Geçtiğimiz yıl Eylül ayında BM Genel Kurulu’nda konuşan Antigua ve Barbuda ada devletinin başbakanı Winston Baldwin Spender, gelişmiş büyük sanayi ülkelerinin daha fazla sorumluluk alması gerektiğini söylemişti. Spender, gelişmiş ülkelerin endüstriyel faaliyetlerinin dünyanın geleceğini tehlikeye attığını belirttiği konuşmasında, BM’nin iklim ile ilgili müzakerelerinde net kararlar alamamasını eleştirmişti.
İLK KÜRESEL ISINMA MAĞDURUNUN İLTİCA BAŞVURUSU REDDEDİLMİŞTİ
Dünya üzerinde iklimsel değişikliklerden dolayı iltica talebinde bulunan ilk kişinin iltica başvurusu Mayıs ayında reddedilmişti. Kiribati ada devleti vatandaşı olan mülteci, Yeni Zelanda’da yaptığı başvuruda ‘ülkesinin yakın dönemde tümüyle deniz suyu altında kalacağını’ ve bu nedenle yeni bir ülkede yaşamak istediğini beyan etmişti.
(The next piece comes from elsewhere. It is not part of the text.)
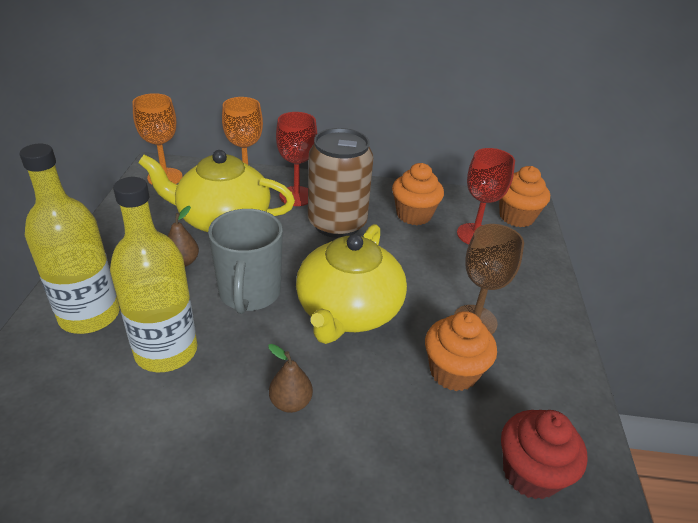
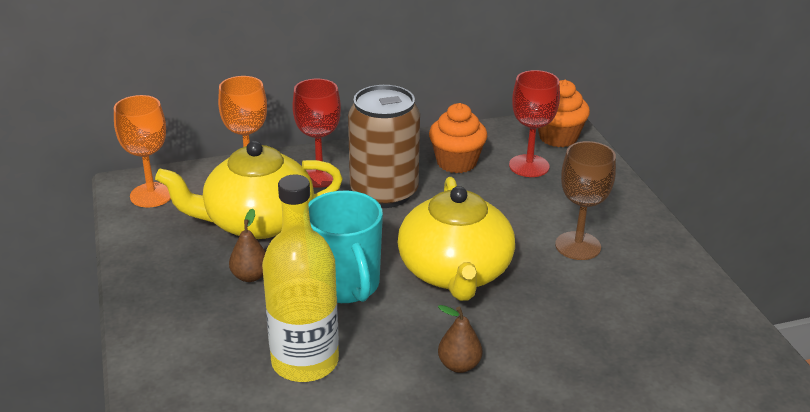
camera: 20 degrees left, 5 degrees down
yellow bottle [19,144,120,334] -> none
grey mug [208,209,283,314] -> turquoise mug [308,191,383,303]
orange cupcake [425,311,497,391] -> none
red cupcake [501,410,588,500] -> none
Ancak 37 yaşındaki Kiribatilinin talebi Yeni Zelanda mahkemelerince red edilmişti. Mahkeme hakimi ret kararına gerekçe olarak ‘küresel ısınma ve deniz suyu yüksekliğinin uluslararası mülteci hukukunda yerinin olmadığına’ dikkat çekmişti. Yeni Zelanda mahkemesi kararını ilticaya ilişkin kanunları düzenleyen Birleşmiş Milletler’in (BM) 1951 yılına ait Mülteciler Sözleşmesi’ne dayandırıyor ki, bu sözleşmede ne küresel ısınma ne de iklimsel felaketlere ilişkin bir düzenleme bulunmuyor.
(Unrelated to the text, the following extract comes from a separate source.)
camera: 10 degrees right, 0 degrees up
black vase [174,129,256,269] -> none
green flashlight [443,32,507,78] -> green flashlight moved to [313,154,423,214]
Sözleşmede sadece ‘ırkı, dini, tabiiyeti, belli bir toplumsal gruba mensubiyeti veya siyasi düşünceleri yüzünden takibe uğrayan ve ya ülkesini terk etmek zorunda kalan kişiler’ için mültecilik statüsü öngörülüyor.
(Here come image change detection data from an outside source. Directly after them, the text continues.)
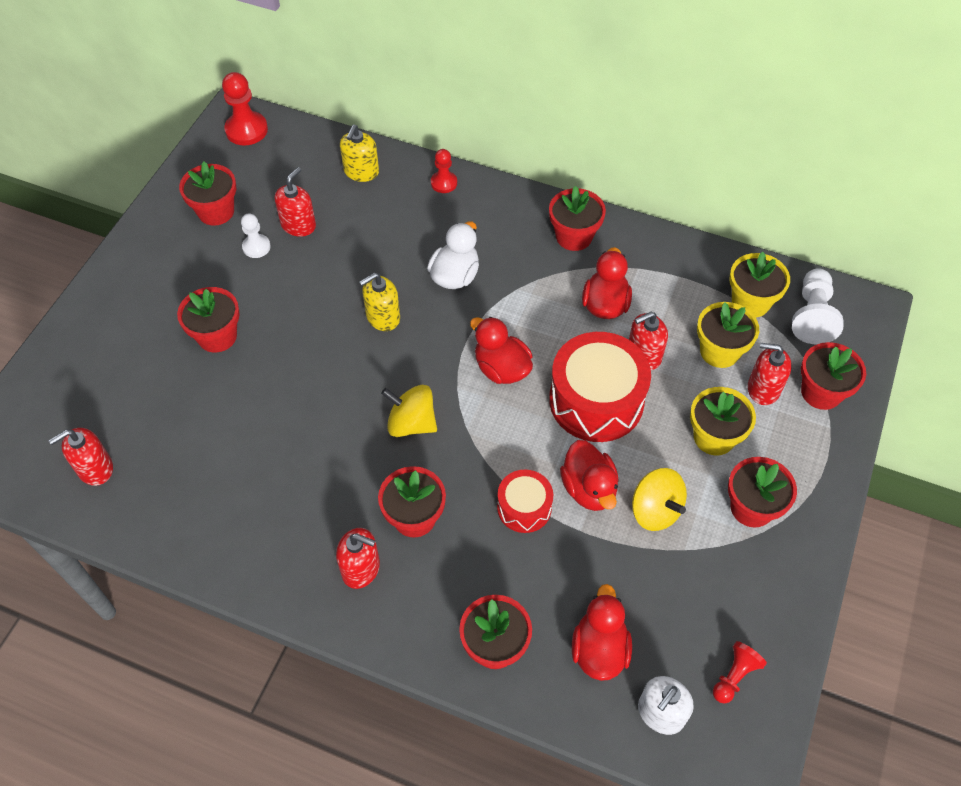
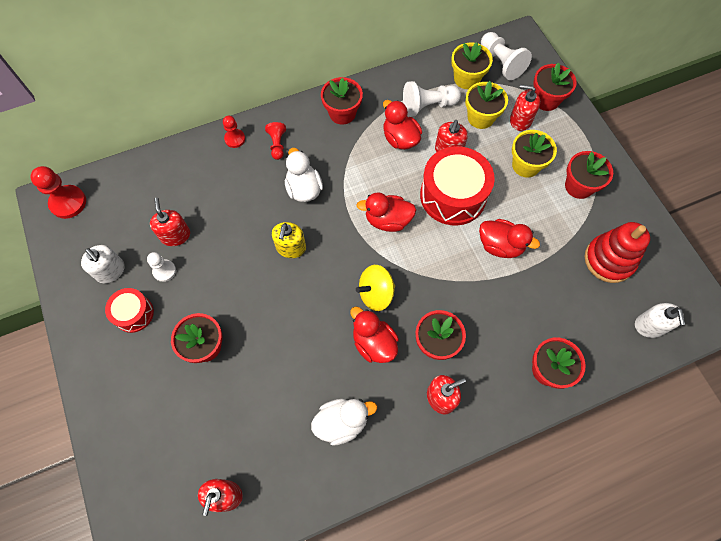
camera: 45 degrees left, 10 degrees up
red flower pot [179,162,236,226] -> white soap dispenser [81,245,125,283]
yellow soap dispenser [340,125,379,182] -> none
red drum [497,470,553,533] -> red drum moved to [105,288,154,333]
red duck [572,584,632,681] -> red duck moved to [351,306,399,363]
yellow spinning top [632,468,687,531] -> none
red pawn [713,641,767,703] -> red pawn moved to [265,122,286,160]
red soap dispenser [748,343,792,405] -> red soap dispenser turned 45 degrees clockwise [510,85,540,131]
none -> white duck [311,399,377,446]
none -> white pawn [403,81,461,117]
none -> red stacking toy [585,222,650,283]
KONFERANSTA KÜRESEL ISINMA MAĞDURLARINA YÖNELİK TALEPLER DİLE GELECEK
Samoa’da üçüncüsü düzenlenecek ve okyanuslardaki onlarca ada devletini ilgilendiren konferansın ilki 1994 yılında Barbados’ta, ikincisi ise 2005 yılında Mauritius’ta yapılmıştı. 700 kadar davetlinin katılacağı konferansın katılımcıları arasında BM’ye bağlı ajansların yöneticilerinin yanı sıra yüzü aşkın uluslararası sivil toplum kuruluşunun temsilcileri de yer alıyor.
Okyanuslarda bulunmaları nedeniyle ada devletlerinin çoğu zaten doğal afetlerden etkilendiklerinden, önümüzdeki 20 ya da 30 yıl içinde iklimsel felaketlerden daha fazla etkilenecekler. Konuyla yakından ilgilenen Friends of the Earth adlı sivil toplum kuruluşu ise, gelişmiş ülkelerin olası felaketlerden dolayı mülteci konumuna düşecek insanlara iltica hakkı tanımasından yana. Friends of the Earth, zengin ülkelerin sınırlarına ‘yüksek duvarlar ve tel örgüler’ çekmek yerine, yoksul ada ülkelerinden gelecek mültecilere kapılarını açmasının önemine değiniyor.
Dernek, BM’nin Mülteciler Sözleşmesi’ni iklimsel felaketlerden kaçan insanlarla ilgili yeni maddeleri içerecek şekilde yeniden düzenlemesini de talep ediyor.